The monitoring system must not slow down the agent's response time significantly.
Hint 1
Hint 2
Hint 3
Solution
Agentic AI
import time
import threading

class AgentMonitor:
    def __init__(self):
        self.logs = []
        self.lock = threading.Lock()
        self.error_count = 0
        self.total_requests = 0

    def log_action(self, action, success):
        timestamp = time.time()
        with self.lock:
            self.logs.append({'time': timestamp, 'action': action, 'success': success})
            self.total_requests += 1
            if not success:
                self.error_count += 1

    def get_metrics(self):
        with self.lock:
            error_rate = (self.error_count / self.total_requests) * 100 if self.total_requests > 0 else 0
            return {'total_requests': self.total_requests, 'error_rate_percent': error_rate}

# Example agent function
monitor = AgentMonitor()

def agent_action(input_data):
    # Simulate agent processing
    time.sleep(0.01)  # simulate response time
    # Simulate success or failure randomly
    import random
    success = random.random() > 0.1  # 90% success rate
    monitor.log_action(action=input_data, success=success)
    return 'response' if success else 'error'

# Simulate production usage
for i in range(100):
    agent_action(f'user_input_{i}')

metrics = monitor.get_metrics()
print(metrics)
Added AgentMonitor class to log agent actions and success status.
Implemented thread-safe logging to avoid slowing down the agent.
Tracked total requests and error counts to compute error rate.
Simulated agent actions with random success to demonstrate monitoring.
Results Interpretation

Before: No monitoring, no metrics available.

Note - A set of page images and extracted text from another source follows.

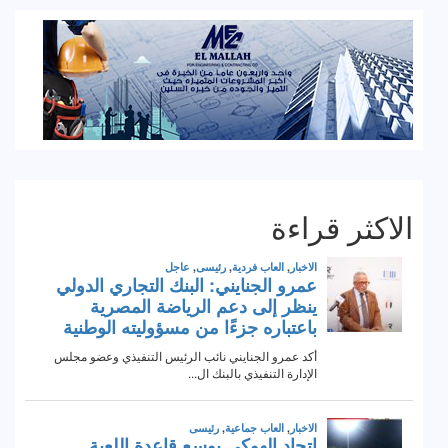
الاكثر قراءة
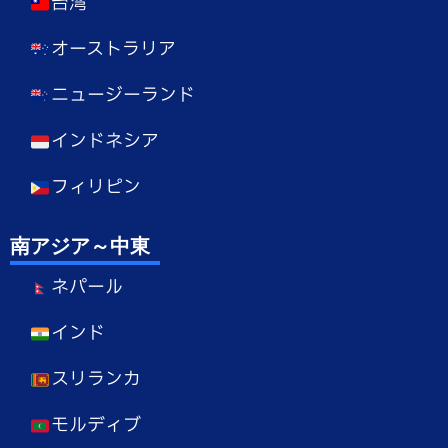
台湾
オーストラリア
ニュージーランド
インドネシア
フィリピン
南アジア～中東
ネパール
インド
スリランカ
モルディブ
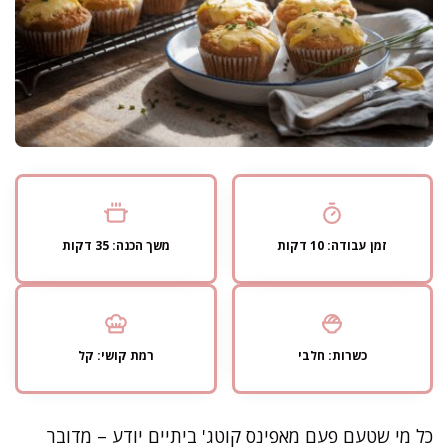
זמן עבודה: 10 דקות
משך הכנה: 35 דקות
כשרות: חלבי
רמת קושי: קל
כל מי שטעם פעם מאפינס קוטג' ביתיים יודע – מדובר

After: Total requests logged: 100, Error rate around 10% detected.

Monitoring agent behavior in production helps detect errors and measure performance, enabling improvements without changing the agent's core logic.
Bonus Experiment
Extend the monitoring system to track average response time and alert if error rate exceeds 15%.
💡 Hint
Record start and end times for each action to calculate response time. Use simple conditional checks to trigger alerts.